令和3年2月4日(木)
絵 踏 : 踏 絵、ゑぶみ
初春の季題に「絵踏」という季語がある。
江戸時代、禁制のキリシタンでないことの証拠に
十字架に架けられたキリストを描いた絵像を、一般
の人々に裸足で踏ませた行事。役人が立ち合い、踏
まない者をキリシタンと判定して処刑した。
その絵が踏み絵である。
踏絵は始め紙に描かれたものが用いられたが、やがて
木の板に描いたもの、更に銅板に彫られたものとなる。
江戸時代の陰暦4日頃から、長崎、大村、平戸等を中
心に、その他九州の各地で2,3月頃まで行われた。
長崎では、陰暦の1月4日から8日迄となって居り、
最終日には着飾った丸山の遊女達の踏絵が行われて、
大勢の見物客が集まった。
長崎では寛永5年(1628年)に始まり、安政5年
(1858年)に終わった。踏絵が全面的に廃止され
たのは明治4年(1872年)の事である。
夏井いつきさんの著書「絶滅寸前季語辞典」に「絵踏」
の記述が在ったので紹介したい。

-- 練習問題 --
[a] 「絵踏」についての文章によれば、長崎で踏絵が始まったのは何年ですか。
[b] 「絵踏」についての文章のうち、「江戸時代、禁制のキリシタンでないことの証拠に」で始まる段落を、主要な事実を残して箇条書きに改めてください。
[c] 「絵踏」についての文章の続きを、最後の文の後から書いてください。

-- データ抜粋 --
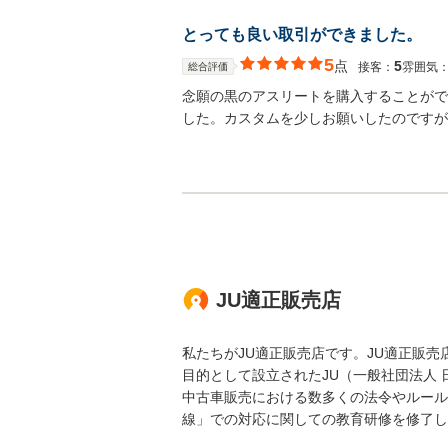
とっても良い取引ができました。
5
点
5
接客：
雰囲気
総合評価
念願の黒のアスリートを購入することがで
した。カスタムを少しお願いしたのですが
JU適正販売店
私たちがJU適正販売店です。JU適正販
目的として設立されたJU（一般社団法人
中古車販売における数多くの法令やルール
線」での対応に関しての教育研修を修了し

-- 各問の解答 --
[a] 寛永5年(1628年)です。

[b]
- 江戸時代、禁制のキリシタンでないことの証拠として行われた行事である。
- 十字架に架けられたキリストを描いた絵像を、一般の人々に裸足で踏ませた。
- 役人が立ち合い、踏まない者をキリシタンと判定して処刑した。
- このとき踏ませた絵が踏み絵である。

[c]
絵 踏
「絵踏」は今の時代であれば、宗教問題、人権問題とか、
ごちゃまぜに勃発しそうな、危険な行事である。当時の
長崎では1月4日から8日迄に実施すると、決められて
いたらしく、最終的には着飾った遊女達の絵踏が行われ
るため、多くの見物人が集まったというのだから、ビッ
クリ仰天。根っから宗教心というものが無いので、己を
基準に語るのは大きな間違いかも知れないが、何でこん
な検査をされて、「いえ、絶対に踏めません」と潔癖に
拒絶する必要が在るのだろう。ちょいと踏んで済む事な
ら踏めばいいじゃないか。そんなものを踏んじゃったか
らといってバチを当ててやる等と言い張る様なら、最初
から信じないこっちゃ。 親しいクリスチャンの友達に
「、、だからね、神様が本当にバチを当てるかどうか、
ちょいと踏んで試してみれば良かったんだよ」」と意気
揚々と語ったら、彼女は直ぐにうつむき静かに強い声で
こう、祈ってくれた。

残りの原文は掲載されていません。